Having an internet job with no real hours means that there’s no such concept as a day off or a snow day, not really.
Today is a holiday, but a lot of my friends are at work and so am I sort of. Students are home from school but the teachers are at in-service days. Now that I don’t have as much of a regular job organizing the hours of my days, it can be a challenge to accomplish things that I don’t really want to do. Jim has this problem in a different direction, he’s juggling sometimes too MANY things and has to triage some of them. Less-fun things go to the bottom of a list that never gets fully cleared.
We’re going to start having office hours. By this I mean that we’re going to set aside 15-20 minutes once or twice a day for doing all that stupid built up paperwork and phone calls and other five minute projects that just need to be set in motion. Part of this is Pomodoro Technique stuff but part of it is just grouping like with like. Make a bunch of phone calls in a row. Put packages and letters together. Answer those three emails. Sometimes when I feel like I’ve been super lethargic I look back on the time I spent procrastinating about a certain email or other tiny project and realize that I’d been “working on” that email for a month. Unacceptable! So office hours are for this sort of thing. Filing. Putting things back in the toolchest. Etc.
And while I’m home today, I do my librarian thing and put listening/reading lists together. I grew up in a not-very-diverse location and moved to an even-less-diverse one. My mom spent a lot of time when we were kids making sure we were exposed to different kinds of people and ideas and cultures since the town itself wouldn’t really do this. I’ve tried to bring this into my adult life. It was interesting to see Selma become a big hit movie because I went there in 2006 when Greg and I were on a civil rights vacation in Alabama (a great idea and I suggest it for everyone). It’s a place with a lot of history but in 2006 there was very little going on except for annual civil rights remembrance events. I hope that changes. This picture (identical to the one I took above eight years ago) indicates that it isn’t changing quickly.
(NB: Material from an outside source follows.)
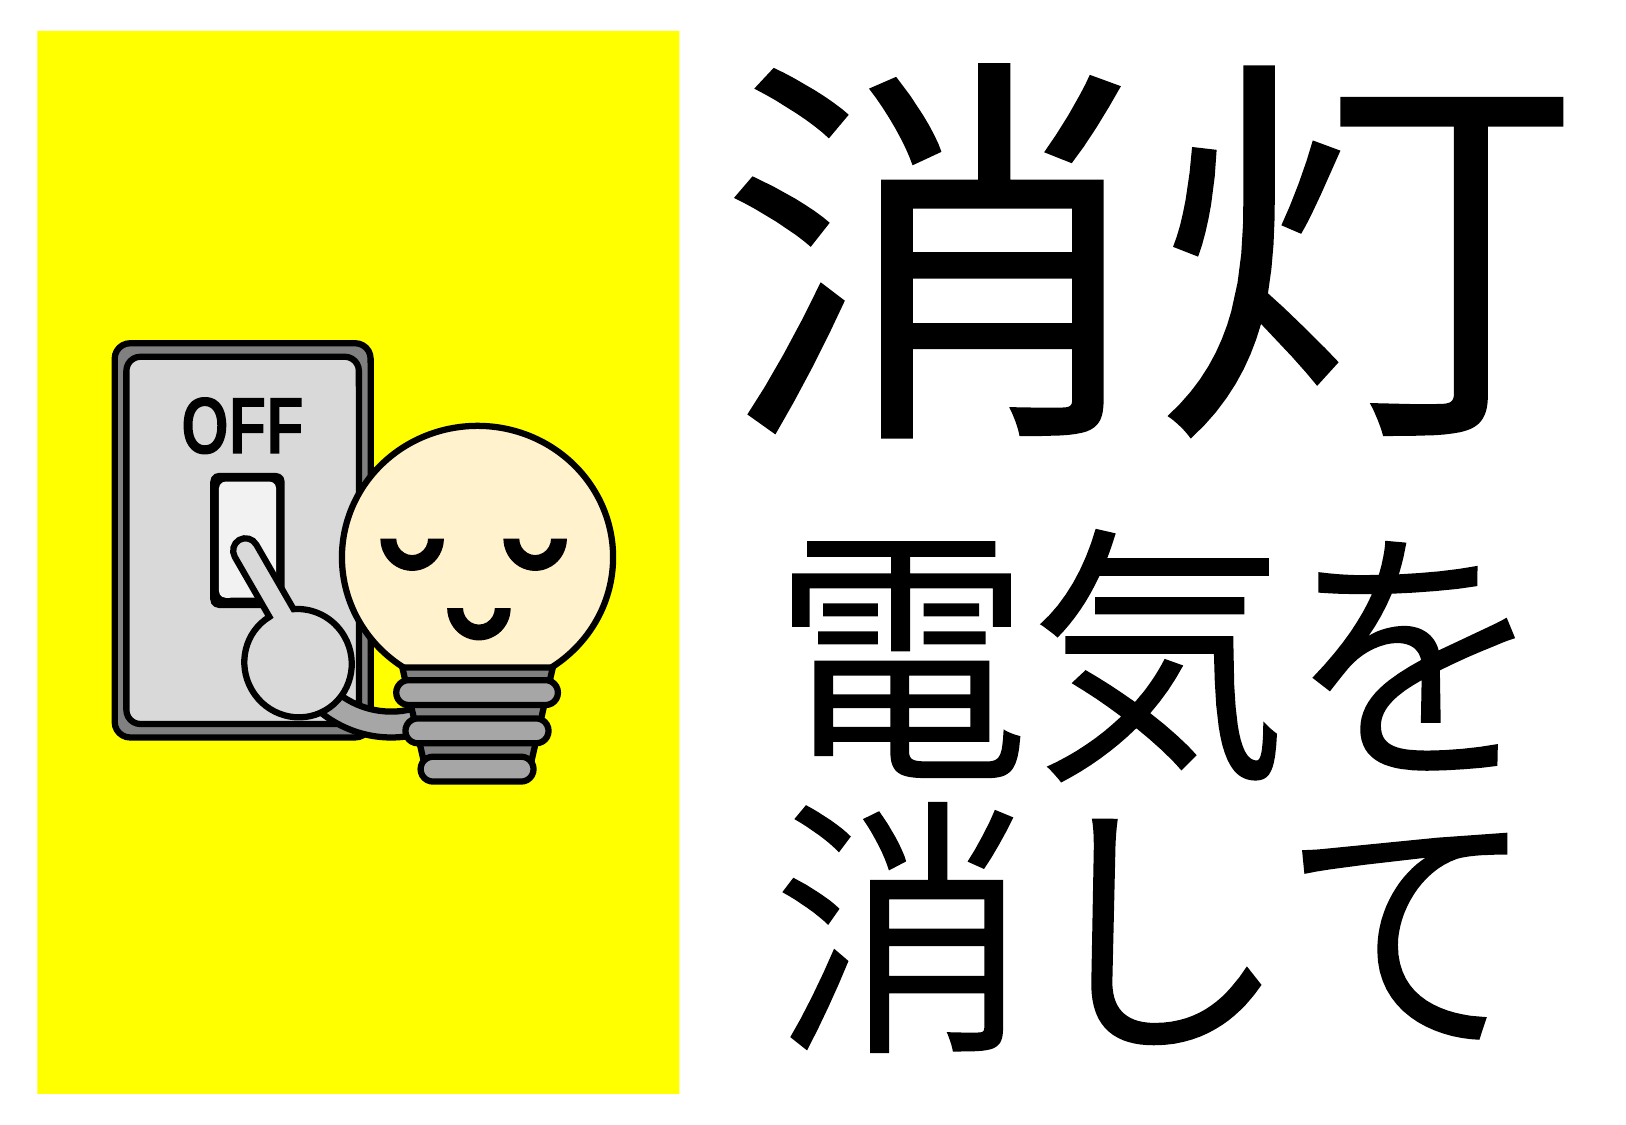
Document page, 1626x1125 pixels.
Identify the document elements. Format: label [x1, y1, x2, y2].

text_box [114, 342, 614, 782]
text_box [35, 29, 682, 1096]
Today’s reading/listening list.
1. My annual MLK listen, a remake of the I Have a Dream speech with beats added by my friend James.
2. A playlist I made of many different people from all over the world covering Bob Marley’s Redemption Song
3. A report I found on Open Library: Racial harassment in Vermont public schools by the Vermont Advisory Committee to the United States Commission on Civil Rights. This report outlines the racial harassment endured by students of color in Vermont in 1999. Not 1899, fifteen years ago.
We can have trouble, in places where “tradition” is one of the commonly held values, appreciating and properly prioritizing diversity of all kinds. This needs constant repeating, but today is a special day to remember that making that happen is a personal responsibility of all of us, every day.